It was many years ago when I read about the triangle fire. It was this tragedy that really led to a lot of the workplace safety rules that we have in place now. Because we Americans have the collective memory of a gnat, we have to learn these lessons over and over again.
From CNN.com:
The 100th anniversary of the Triangle Shirtwaist Co. Fire this Friday should throw into sharp relief recent efforts by lawmakers in Wisconsin and other states in the industrial heartland to curtail collective-bargaining rights for state employees.
The Triangle fire in New York City on March 25, 1911, killed 146 people, mainly women, mainly young immigrant women. Some were girls of 14 and 15. The fire broke out on the upper floors of the factory, too high for fire department ladders of those days to reach.
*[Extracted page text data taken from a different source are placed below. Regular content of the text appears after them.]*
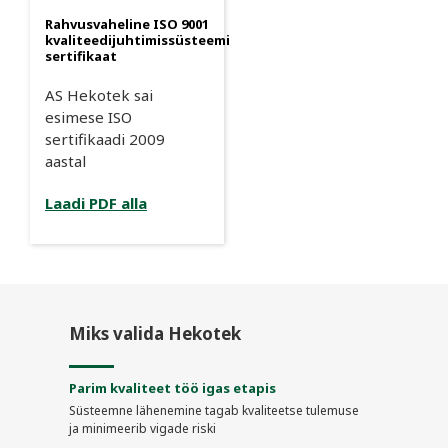
Rahvusvaheline ISO 9001
kvaliteedijuhtimissüsteemi
sertifikaat
AS Hekotek sai
esimese ISO
sertifikaadi 2009
aastal
Laadi
PDF
alla
Miks valida Hekotek
Parim kvaliteet töö igas etapis
Süsteemne lähenemine tagab kvaliteetse tulemuse
ja minimeerib vigade riski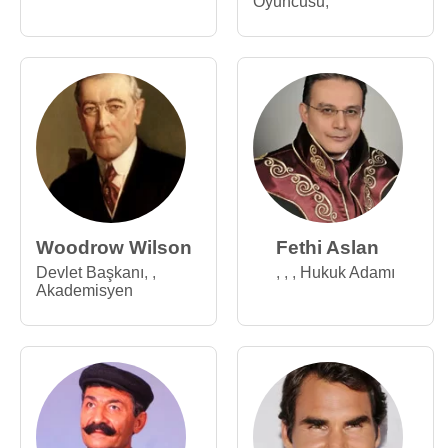
Oyuncusu
,
Woodrow Wilson
Fethi Aslan
Devlet Başkanı
,
,
,
,
,
Hukuk Adamı
Akademisyen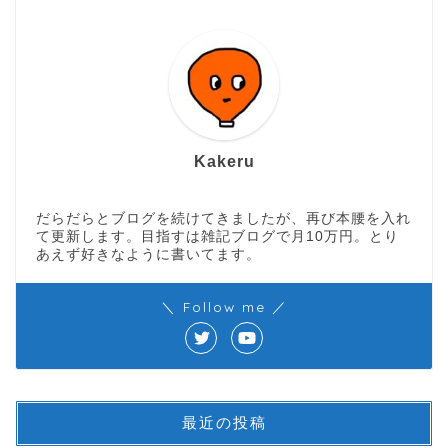
Kakeru
だらだらとブログを続けてきましたが、再び本腰を入れ
て更新します。目指すは雑記ブログで月10万円。とり
あえず好きなように書いてます。
＼ Follow me ／
最近の投稿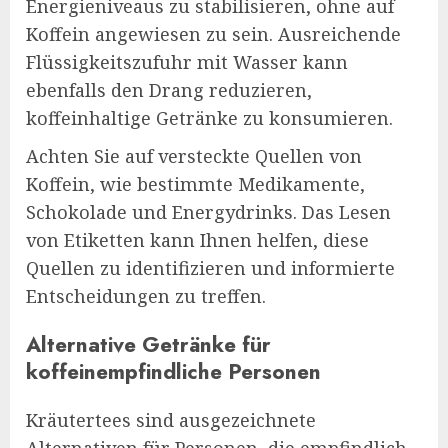
Energieniveaus zu stabilisieren, ohne auf
Koffein angewiesen zu sein. Ausreichende
Flüssigkeitszufuhr mit Wasser kann
ebenfalls den Drang reduzieren,
koffeinhaltige Getränke zu konsumieren.
Achten Sie auf versteckte Quellen von
Koffein, wie bestimmte Medikamente,
Schokolade und Energydrinks. Das Lesen
von Etiketten kann Ihnen helfen, diese
Quellen zu identifizieren und informierte
Entscheidungen zu treffen.
Alternative Getränke für
koffeinempfindliche Personen
Kräutertees sind ausgezeichnete
Alternativen für Personen, die empfindlich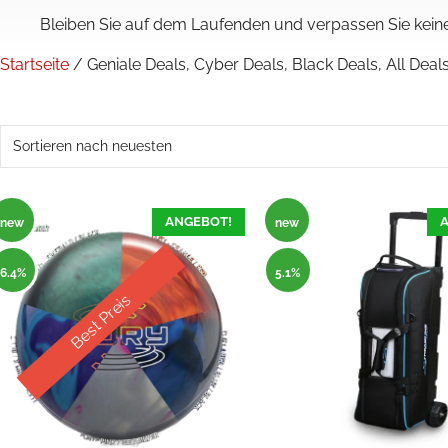
Bleiben Sie auf dem Laufenden und verpassen Sie keine 
Startseite
/ Geniale Deals, Cyber Deals, Black Deals, All Deal
ANGEBOT!
A
new
new
6.4%
5.1%
Best Preis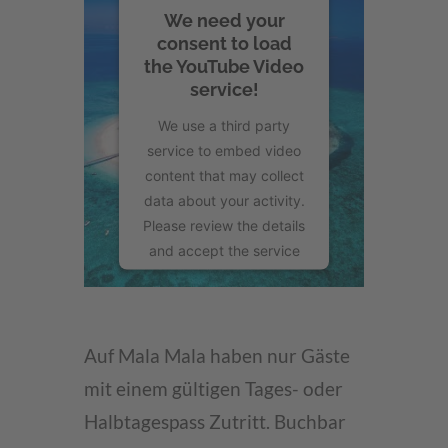
We need your
consent to load
the YouTube Video
service!
We use a third party
service to embed video
content that may collect
data about your activity.
Please review the details
and accept the service
to watch this video.
More Information
Auf Mala Mala haben nur Gäste
Accept
mit einem gültigen Tages- oder
powered by
Halbtagespass Zutritt. Buchbar
Usercentrics Consent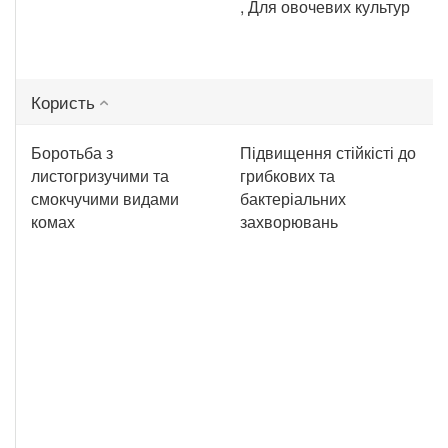
, Для овочевих культур
Користь
Боротьба з
Підвищення стійкісті до
листогризучими та
грибкових та
смокчучими видами
бактеріальних
комах
захворювань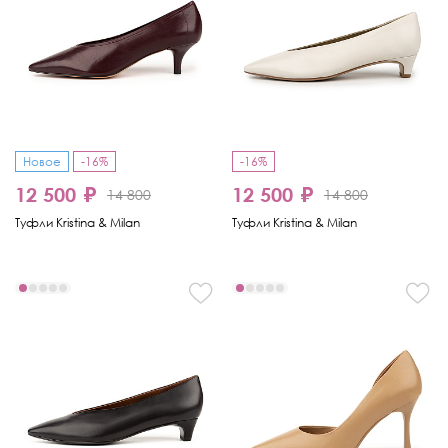
Новое
-16%
-16%
12 500 ₽
12 500 ₽
14 800
14 800
Туфли Kristina & Milan
Туфли Kristina & Milan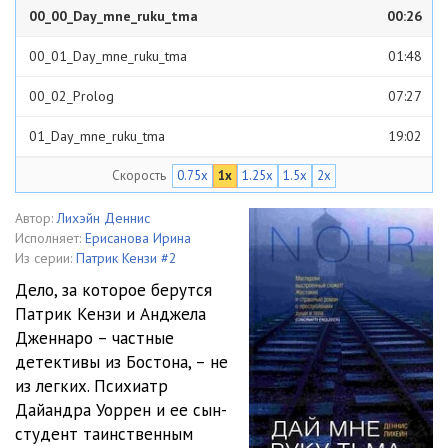
00_00_Day_mne_ruku_tma
00:26
00_01_Day_mne_ruku_tma
01:48
00_02_Prolog
07:27
01_Day_mne_ruku_tma
19:02
Скорость
0.75x
1x
1.25x
1.5x
2x
02_Day_mne_ruku_tma
07:28
03_Day_mne_ruku_tma
17:13
Автор:
Лихэйн Деннис
Исполняет:
Ерисанова Ирина
04_Day_mne_ruku_tma
26:14
Из серии:
Патрик Кензи #2
Дело, за которое берутся
05_Day_mne_ruku_tma
13:41
Патрик Кензи и Анджела
Дженнаро – частные
06_Day_mne_ruku_tma
17:49
детективы из Бостона, – не
07_Day_mne_ruku_tma
17:06
из легких. Психиатр
Дайандра Уоррен и ее сын-
08_Day_mne_ruku_tma
13:24
студент таинственным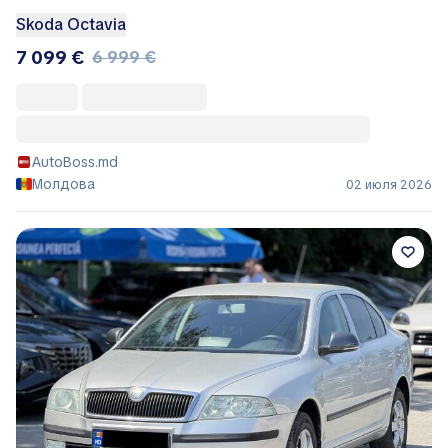
Skoda Octavia
7 099 €
6 999 €
AutoBoss.md
Молдова
02 июля 2026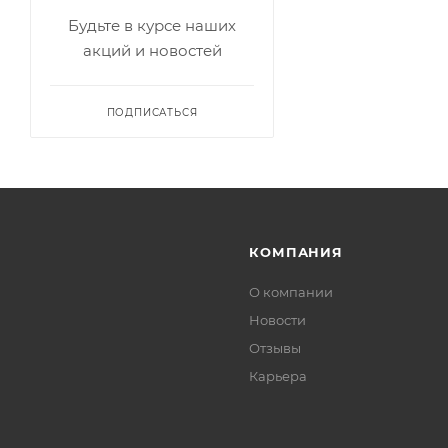
Будьте в курсе наших
акций и новостей
ПОДПИСАТЬСЯ
КОМПАНИЯ
О компании
Новости
Отзывы
Карьера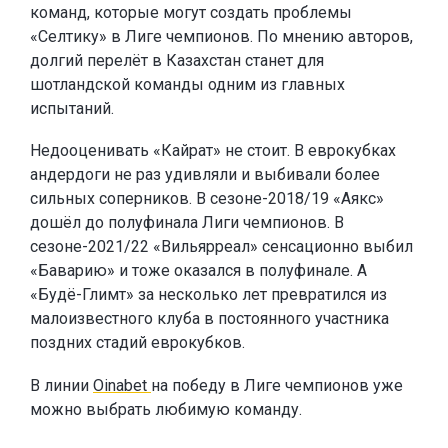
команд, которые могут создать проблемы
«Селтику» в Лиге чемпионов. По мнению авторов,
долгий перелёт в Казахстан станет для
шотландской команды одним из главных
испытаний.
Недооценивать «Кайрат» не стоит. В еврокубках
андердоги не раз удивляли и выбивали более
сильных соперников. В сезоне-2018/19 «Аякс»
дошёл до полуфинала Лиги чемпионов. В
сезоне-2021/22 «Вильярреал» сенсационно выбил
«Баварию» и тоже оказался в полуфинале. А
«Будё-Глимт» за несколько лет превратился из
малоизвестного клуба в постоянного участника
поздних стадий еврокубков.
В линии
Oinabet
на победу в Лиге чемпионов уже
можно выбрать любимую команду.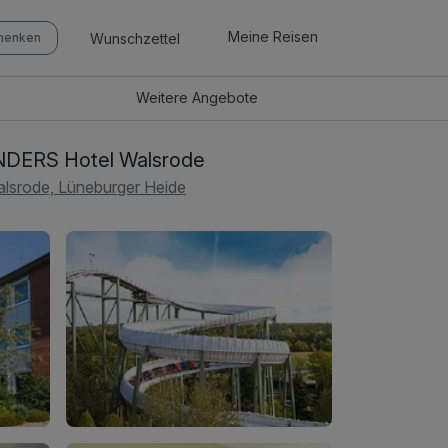
Meine Reisen
Wunschzettel
chenken
Weitere
Angebote
DERS Hotel Walsrode
lsrode, Lüneburger Heide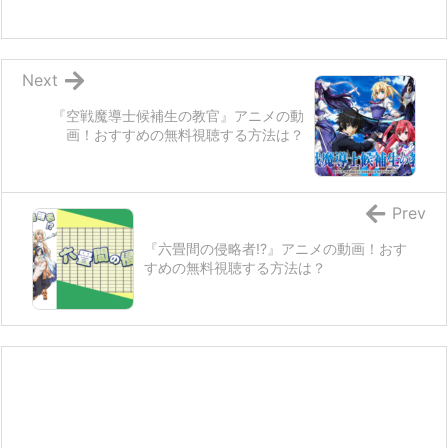
Next
『空戦魔導士候補生の教官』アニメの動
画！おすすめの無料視聴する方法は？
Prev
『六畳間の侵略者!?』アニメの動画！おす
すめの無料視聴する方法は？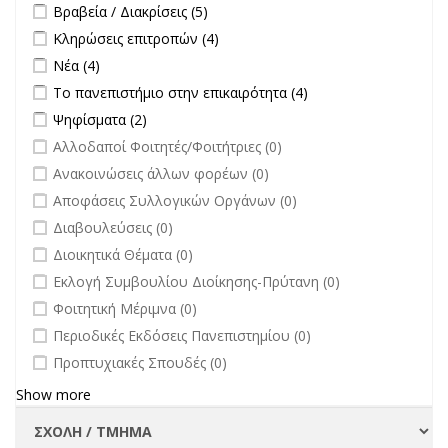
Apply Βραβεία / Διακρίσεις filter
Apply Βραβεία / Διακρίσεις filter
Βραβεία / Διακρίσεις (5)
Apply Κληρώσεις επιτροπών filter
Apply Κληρώσεις επιτροπών
Κληρώσεις επιτροπών (4)
filter
Apply Νέα filter
Apply Νέα filter
Νέα (4)
Apply Το πανεπιστήμιο στην επικαιρότητα filter
Apply Το
Το πανεπιστήμιο στην επικαιρότητα (4)
πανεπιστήμιο στην
Apply Ψηφίσματα filter
Apply Ψηφίσματα filter
Ψηφίσματα (2)
επικαιρότητα filter
undefined
Αλλοδαποί Φοιτητές/Φοιτήτριες (0)
undefined
Ανακοινώσεις άλλων φορέων (0)
undefined
Αποφάσεις Συλλογικών Οργάνων (0)
undefined
Διαβουλεύσεις (0)
undefined
Διοικητικά Θέματα (0)
undefined
Εκλογή Συμβουλίου Διοίκησης-Πρύτανη (0)
undefined
Φοιτητική Μέριμνα (0)
undefined
Περιοδικές Εκδόσεις Πανεπιστημίου (0)
undefined
Προπτυχιακές Σπουδές (0)
Show more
People gathered on the street below watched in horror as women and men jumped to their deaths to avoid the enveloping flames. Observers talked of the sky raining flaming bodies. Many of the workers trapped inside were burned beyond recognition.
It was all over in half an hour. But the events of that day were permanently burned into the collective memory of the city and the nation. New Yorkers were shocked and grief-stricken. Some 100,000 people filed by the makeshift coffins gathered on the 26th Street Pier, which became known as "Misery Lane." A few days later, 350,000 people turned out for a march through through Lower Manhattan, many to vent their anger and express their determination that tragedies such as this should never be allowed to happen again.
After all, the tragedy was not a natural disaster but a man-made one, too, frighteningly typical of this age of laissez-faire capitalism. The technology to prevent or confine such fires -- sprinkler systems, fire walls, secure and ample fire escapes -- all had been available for years. Moreover, fires had broken out at Triangle before, as they had in many other industrial workplaces. But no local, state or federal law required that these safety devices be installed or that safety protocols be followed. And manufacturers like the owners of the Triangle Co. didn't want to spend the money.